* Source document *
++++++

The General Meeting will be held in the office of WHITE and CASE LLP, Branch, at Na Příkopě 850/8, Prague 1, Postal Code: 110 00 on June 30, 2010 at 10 a.m.


II. Agenda of General Meeting


1. Opening of General Meeting;


2. Attendance Verification;


3. Election of Bodies of General Meeting;


4. Report on Company's Business Activities and Equity for Year 2009 (Presentation of Report by Board of Directors and Discussion of Same by General Meeting);


5. Report of Supervisory Board on Supervisory Activity for Year 2009 (Presentation of Report by Supervisory Board, and Discussion of Same by General Meeting);


6. Report on Relations among Related Entities for Year 2009 (Presentation of Report by Board of Directors, Presentation of Opinion Thereon by Supervisory Board, and Discussion of Same by General Meeting);


7. Financial Statements for Year 2009 (Presentation of Statements by Board of Directors, Presentation of Opinion Thereon by Supervisory Board, and Discussion and Approval of Same by General Meeting);


8. Proposal for Distribution of Profit for Year 2009 (Presentation of Proposal by Board of Directors, Presentation of Opinion Thereon by Supervisory Board, and Discussion and Approval of Same by General Meeting);


9. Approval of Remuneration of Members of Board of Directors and Supervisory Board for Year 2009;


10. Approval of Amended Articles of Association;


11. Appointment of Members of Audit Committee;


12. Approval of Incumbency Agreements with Members of Board of Directors, Supervisory Board, and Audit Committee for Year 2010;


13. Determination of Auditor for Year 2010;


14. Removal of Member of Supervisory Board from Office and Election of New Member of Supervisory Board;


15. Removal of Member of Board of Directors from Office and Election of New Member of Board of Directors;


16. Resolution on Listing of Company's Shares on Regulated Market of Warsaw Stock Exchange;


17. Authorization of Board of Directors to Increase Company's Registered Capital;


18. Resolution on Immobilization of Shares Issued as Result of Increase in Company's Registered Capital, and on Listing of Same on Regulated Market of Warsaw Stock Exchange;


19. Miscellaneous.


III. Reference Date for Attendance at General Meeting and Relevance Thereof


In accordance with Article 22 (5) of the Company's Articles of Association, the reference date for attendance at the General Meeting shall be the seventh calendar day before the date of the General Meeting, i.e. June 23, 2010 (the “Reference Date").

++++++

* Work order 1 *
Quote the general meeting notice starting with "15. Removal of" and going on through "19. Miscellaneous.".
* Work order 2 *
Translate this sentence from the general meeting notice into French: "The General Meeting will be held in the office of WHITE and CASE LLP, Branch, at Na Příkopě 850/8, Prague 1, Postal Code: 110 00 on June 30, 2010 at 10 a.m."
These rows come from a separate source.

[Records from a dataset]
++++++

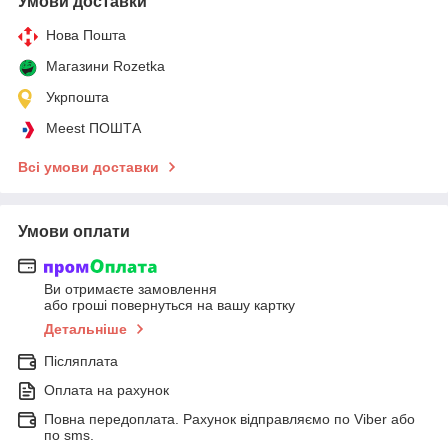
Умови доставки
Нова Пошта
Магазини Rozetka
Укрпошта
Meest ПОШТА
Всі умови доставки
Умови оплати
Ви отримаєте замовлення
або гроші повернуться на вашу картку
Детальніше
Післяплата
Оплата на рахунок
Повна передоплата. Рахунок відправляємо по Viber або
по sms.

++++++

* Reply 1 *
15. Removal of Member of Board of Directors from Office and Election of New Member of Board of Directors;


16. Resolution on Listing of Company's Shares on Regulated Market of Warsaw Stock Exchange;


17. Authorization of Board of Directors to Increase Company's Registered Capital;


18. Resolution on Immobilization of Shares Issued as Result of Increase in Company's Registered Capital, and on Listing of Same on Regulated Market of Warsaw Stock Exchange;


19. Miscellaneous.

* Reply 2 *
L'Assemblée générale se tiendra dans les locaux de WHITE and CASE LLP, succursale, au Na Příkopě 850/8, Prague 1, code postal : 110 00, le 30 juin 2010 à 10 heures.